Auch nach seinem „Twittergate“ soll er unter dem sinnigen Decknamen Carlos Danger kompromittierende Internetkonversation mit zahlreichen Damen gepflegt haben, darunter das eine oder andere Pornostarlet. Die ganze Welt beobachtet erste Reihe fußfrei die Eskalation: Die Wahlkampfzentrale wird als War-Room zur Krisenintervention aufmunitioniert, Weiner zur medialen Lachnummer eins des Landes degradiert. „Warum nennt er sich Carlos Danger? Weil er keinen lächerlichen Decknamen wie Anthony Weiner verwenden wollte“, ätzt ein TV-Talkshow-Host.

Filmhinweis

„Weiner“ läuft bei der Viennale am 22.10. um 15.30 Uhr im Gartenbau Kino und am 26. Oktober um 21.00 Uhr im Stadtkino im Künstlerhaus.

Weiners ehemaliger Mitarbeiter Josh Kriegman und Elyse Steinberg halten das Geschehen als Wahlkampfbegleiter mit der Kamera dokumentarisch hautnah fest. Das Ergebnis ist ein schrilles Politpanoptikum voll absurder Situationskomik und schräger Akteure, die aus einem Woody-Allen-Film herausgetreten zu sein scheinen. Ein Polit- und Medienpsychogramm, das die Obszönitäten seiner Protagonisten offenbart, und mutmaßlich doch nur an der Oberfläche kratzt. Ein zutiefst deprimierendes und dennoch bezwingendes Sittenbild. Ein filmgewordener Autounfall: Man will wegsehen, muss aber hinsehen.

Filmstill aus "Weiner"

Viennale

Der tragische Antiheld unter Druck

Die Filmemacher inszenieren Weiner als tragischen Antihelden, als des Medienwahnsinns fette Beute, als böswillig verfolgte Witzfigur wider Willen. Die Doku scheint alles zu zeigen, beantwortet aber nichts. Etwa die Frage nach der Logik, dem Warum. Oder zumindest nach dem Cui bono: Wem nützt es? Und - bis auf überdeutliche Medienschelte - schon gar nicht nach irgendeiner Verantwortlichkeit.
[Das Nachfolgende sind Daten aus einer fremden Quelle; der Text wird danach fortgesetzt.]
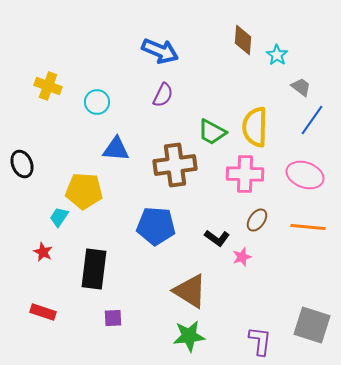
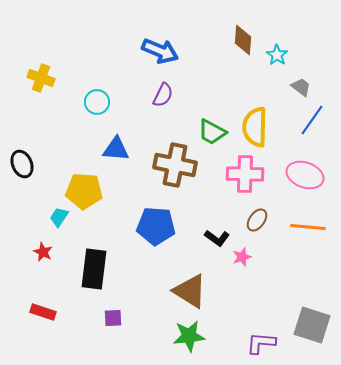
yellow cross: moved 7 px left, 8 px up
brown cross: rotated 18 degrees clockwise
purple L-shape: moved 1 px right, 2 px down; rotated 92 degrees counterclockwise
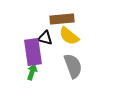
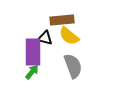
brown rectangle: moved 1 px down
purple rectangle: rotated 8 degrees clockwise
green arrow: rotated 21 degrees clockwise
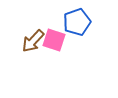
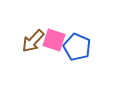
blue pentagon: moved 25 px down; rotated 28 degrees counterclockwise
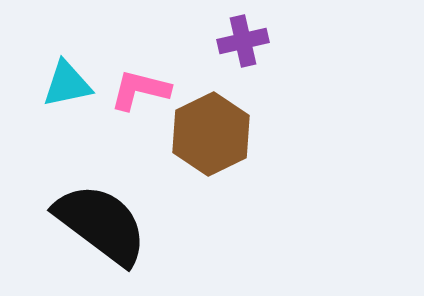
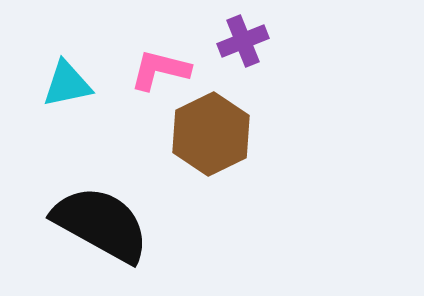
purple cross: rotated 9 degrees counterclockwise
pink L-shape: moved 20 px right, 20 px up
black semicircle: rotated 8 degrees counterclockwise
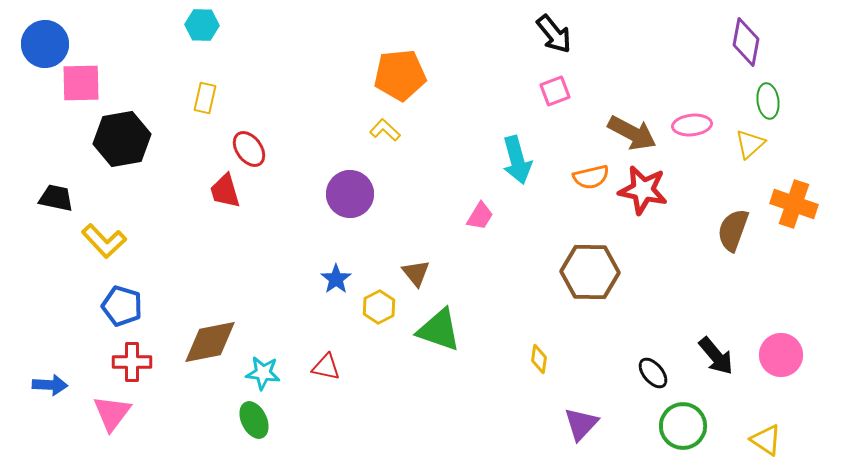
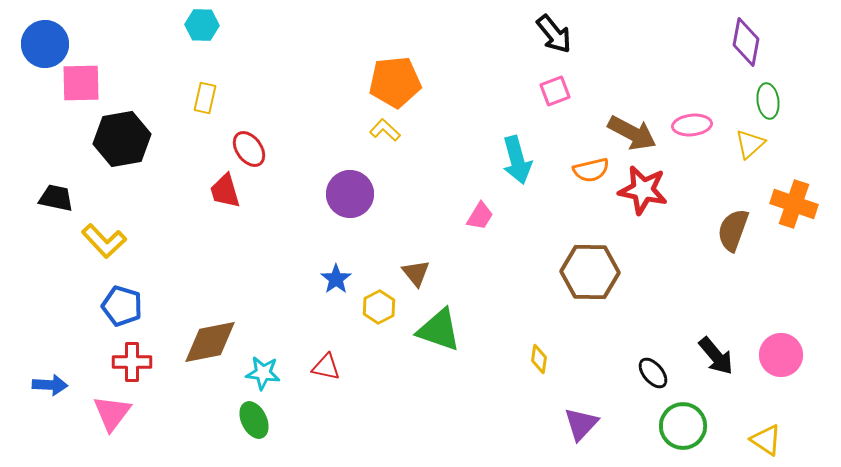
orange pentagon at (400, 75): moved 5 px left, 7 px down
orange semicircle at (591, 177): moved 7 px up
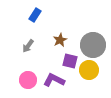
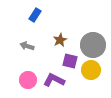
gray arrow: moved 1 px left; rotated 72 degrees clockwise
yellow circle: moved 2 px right
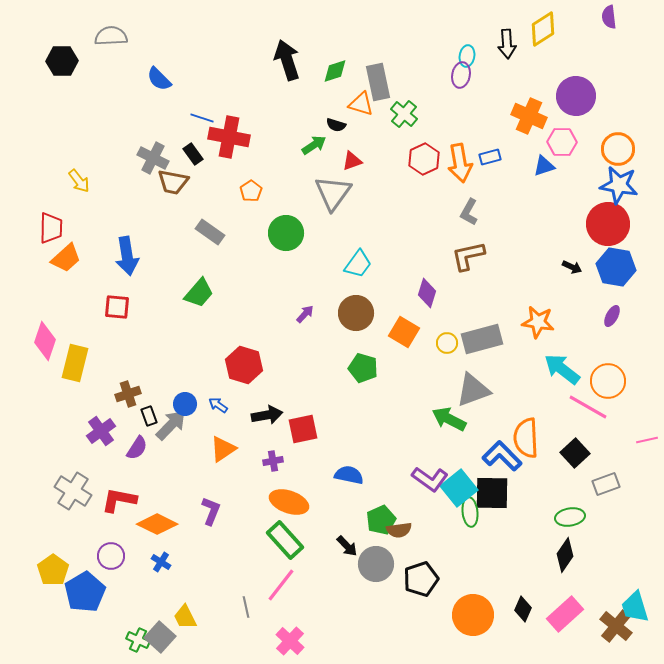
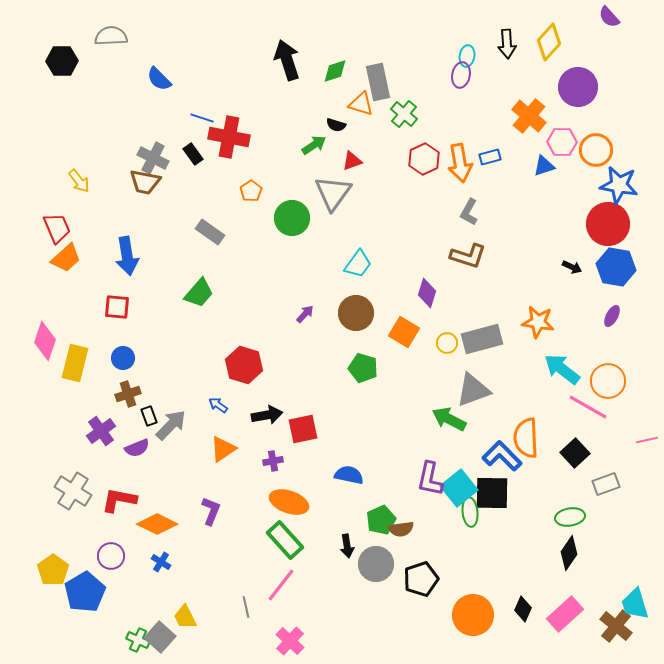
purple semicircle at (609, 17): rotated 35 degrees counterclockwise
yellow diamond at (543, 29): moved 6 px right, 13 px down; rotated 15 degrees counterclockwise
purple circle at (576, 96): moved 2 px right, 9 px up
orange cross at (529, 116): rotated 16 degrees clockwise
orange circle at (618, 149): moved 22 px left, 1 px down
brown trapezoid at (173, 182): moved 28 px left
red trapezoid at (51, 228): moved 6 px right; rotated 24 degrees counterclockwise
green circle at (286, 233): moved 6 px right, 15 px up
brown L-shape at (468, 256): rotated 150 degrees counterclockwise
blue circle at (185, 404): moved 62 px left, 46 px up
purple semicircle at (137, 448): rotated 35 degrees clockwise
purple L-shape at (430, 479): rotated 66 degrees clockwise
brown semicircle at (399, 530): moved 2 px right, 1 px up
black arrow at (347, 546): rotated 35 degrees clockwise
black diamond at (565, 555): moved 4 px right, 2 px up
cyan trapezoid at (635, 607): moved 3 px up
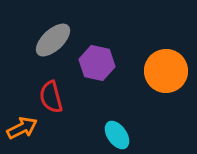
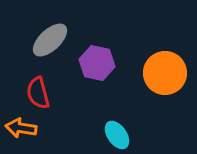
gray ellipse: moved 3 px left
orange circle: moved 1 px left, 2 px down
red semicircle: moved 13 px left, 4 px up
orange arrow: moved 1 px left; rotated 144 degrees counterclockwise
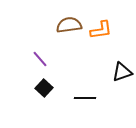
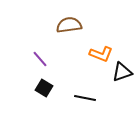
orange L-shape: moved 24 px down; rotated 30 degrees clockwise
black square: rotated 12 degrees counterclockwise
black line: rotated 10 degrees clockwise
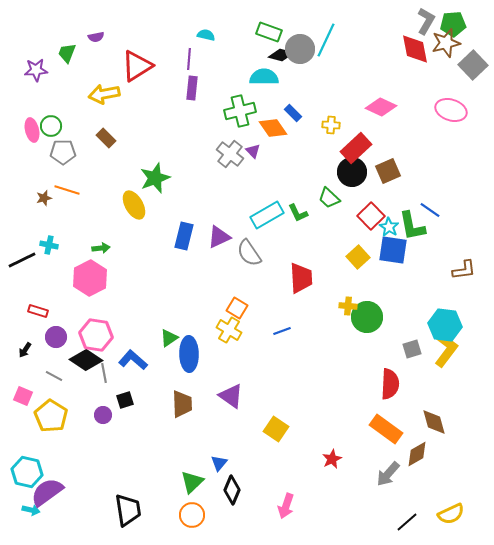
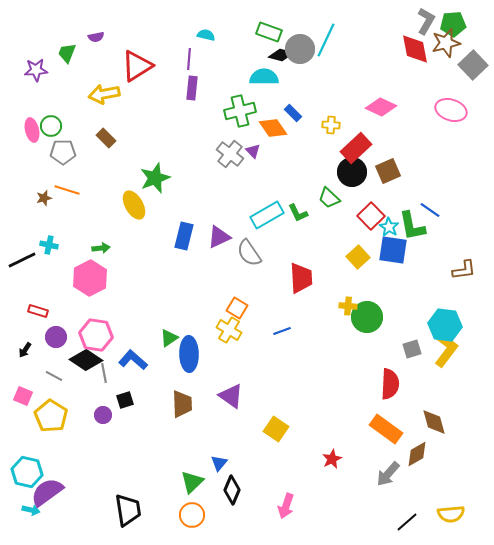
yellow semicircle at (451, 514): rotated 20 degrees clockwise
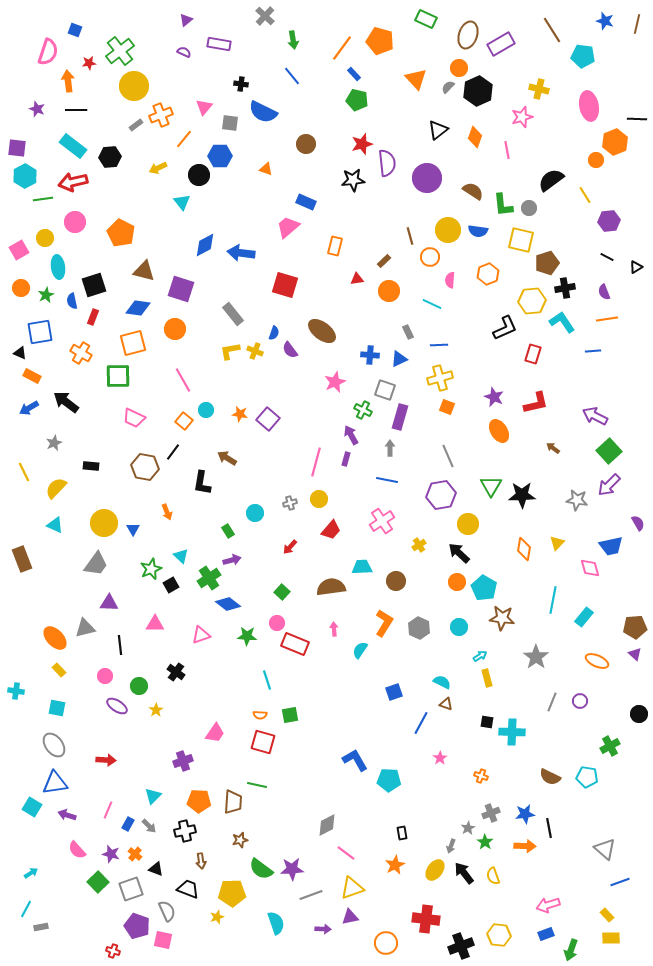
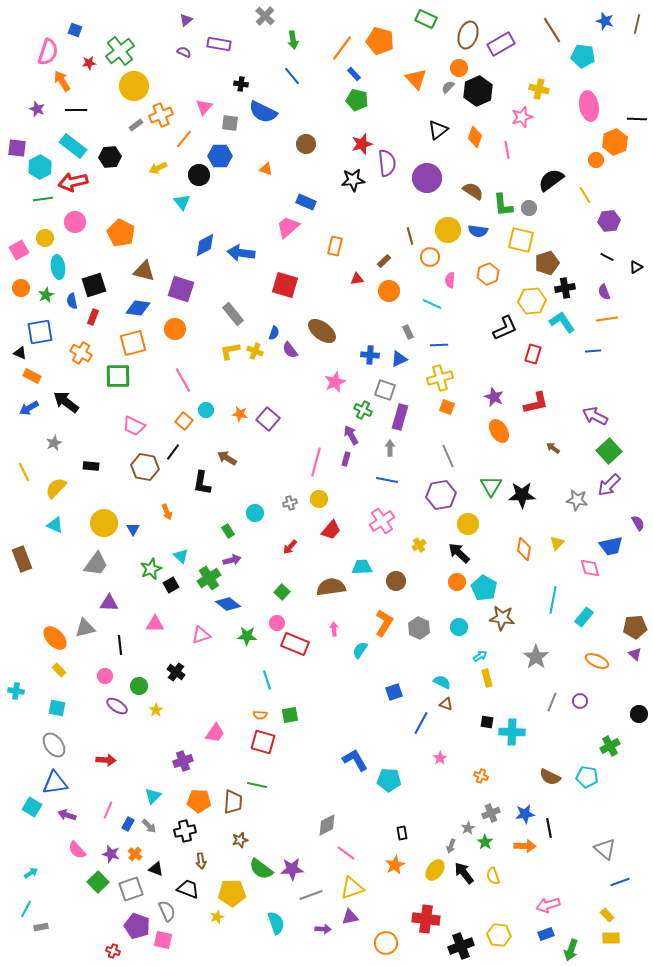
orange arrow at (68, 81): moved 6 px left; rotated 25 degrees counterclockwise
cyan hexagon at (25, 176): moved 15 px right, 9 px up
pink trapezoid at (134, 418): moved 8 px down
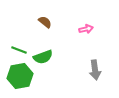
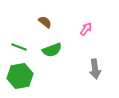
pink arrow: rotated 40 degrees counterclockwise
green line: moved 3 px up
green semicircle: moved 9 px right, 7 px up
gray arrow: moved 1 px up
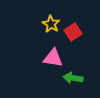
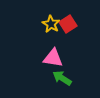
red square: moved 5 px left, 8 px up
green arrow: moved 11 px left; rotated 24 degrees clockwise
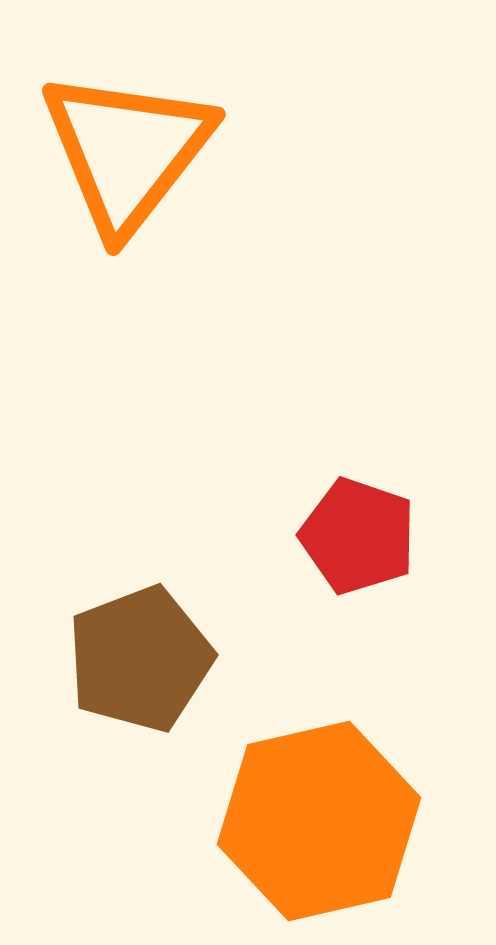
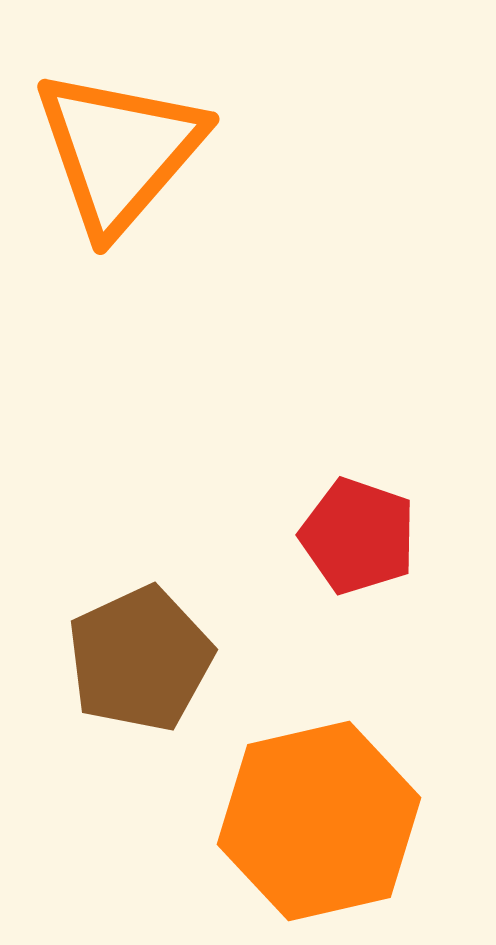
orange triangle: moved 8 px left; rotated 3 degrees clockwise
brown pentagon: rotated 4 degrees counterclockwise
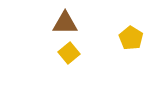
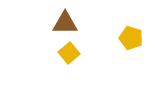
yellow pentagon: rotated 15 degrees counterclockwise
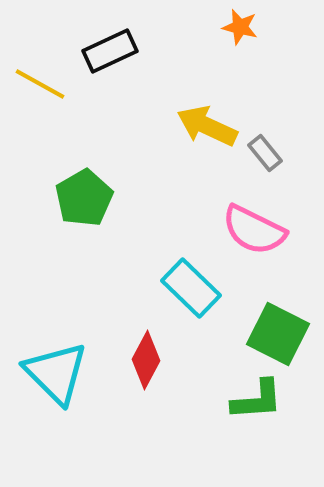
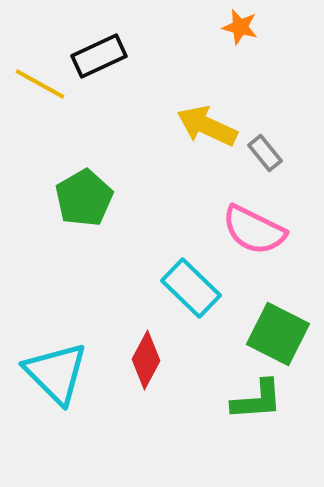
black rectangle: moved 11 px left, 5 px down
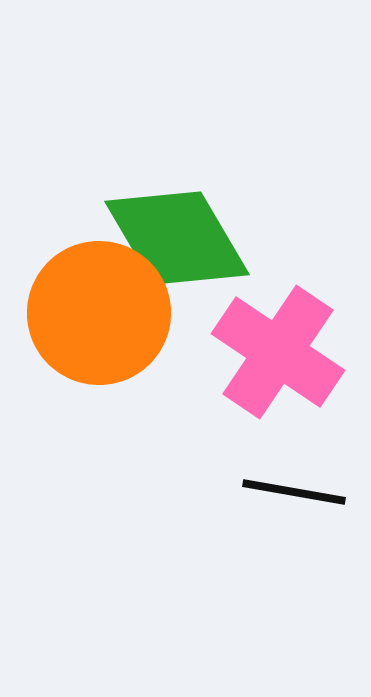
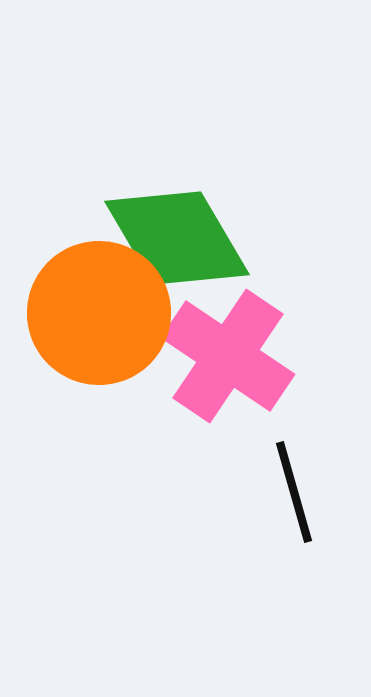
pink cross: moved 50 px left, 4 px down
black line: rotated 64 degrees clockwise
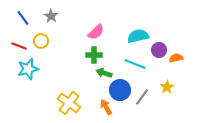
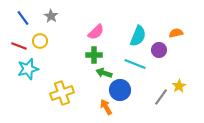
cyan semicircle: rotated 125 degrees clockwise
yellow circle: moved 1 px left
orange semicircle: moved 25 px up
yellow star: moved 12 px right, 1 px up
gray line: moved 19 px right
yellow cross: moved 7 px left, 10 px up; rotated 35 degrees clockwise
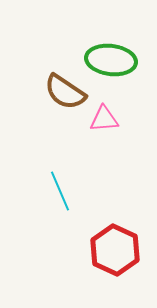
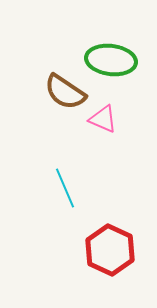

Politpanoptikum der Schande

Mysteriös bleibt auch die Rolle von Huma Abedin, der kamerascheuen Frau im Schatten. Hillary Clinton hat sie einmal als ihre zweite Tochter bezeichnet. Folgerichtig reagiert Abedin auf die Eskapaden Weiners nach Hillarys Vorbild: Auch die gab Bill Rückendeckung in seinem Sexskandal. Was wir im Film nicht sehen: Die Tochter von Pakistanern, die ihre Jugend in Saudi-Arabien verbracht hat, gilt als ebenso einflussreich wie umstritten. Sie steht im Zentrum von Hillarys Mail-Affäre, politische Gegner sagen ihr gar ein Nahverhältnis zu radikalislamistischen Muslimbrüdern nach.

Abedin war am Beginn ihrer Karriere übrigens als Praktikantin von Bill Clinton vorgesehen, landete durch schicksalhafte Fügung jedoch bei Hillary. Dass Bill Clinton ihrer Ehe mit Weiner höchstpersönlich seinen Segen gab, darf im Rückblick als schlechtes Omen gewertet werden. Wenig tröstlich, dass sich neben Bill Clintons oralem „Watergate“ mit der Praktikantin Monica Lewinsky Weiners hochnotpeinliches Sexting fast lachhaft ausmacht. Abedin gab im August aber letztlich doch die Trennung von Weiner bekannt.

Am Ende fährt Weiner dem Blitzlichtgewitter im Auto davon. Durch die Rückscheibe zeigt er uns den Stinkefinger. Vermutlich eine der authentischsten Gesten des Films.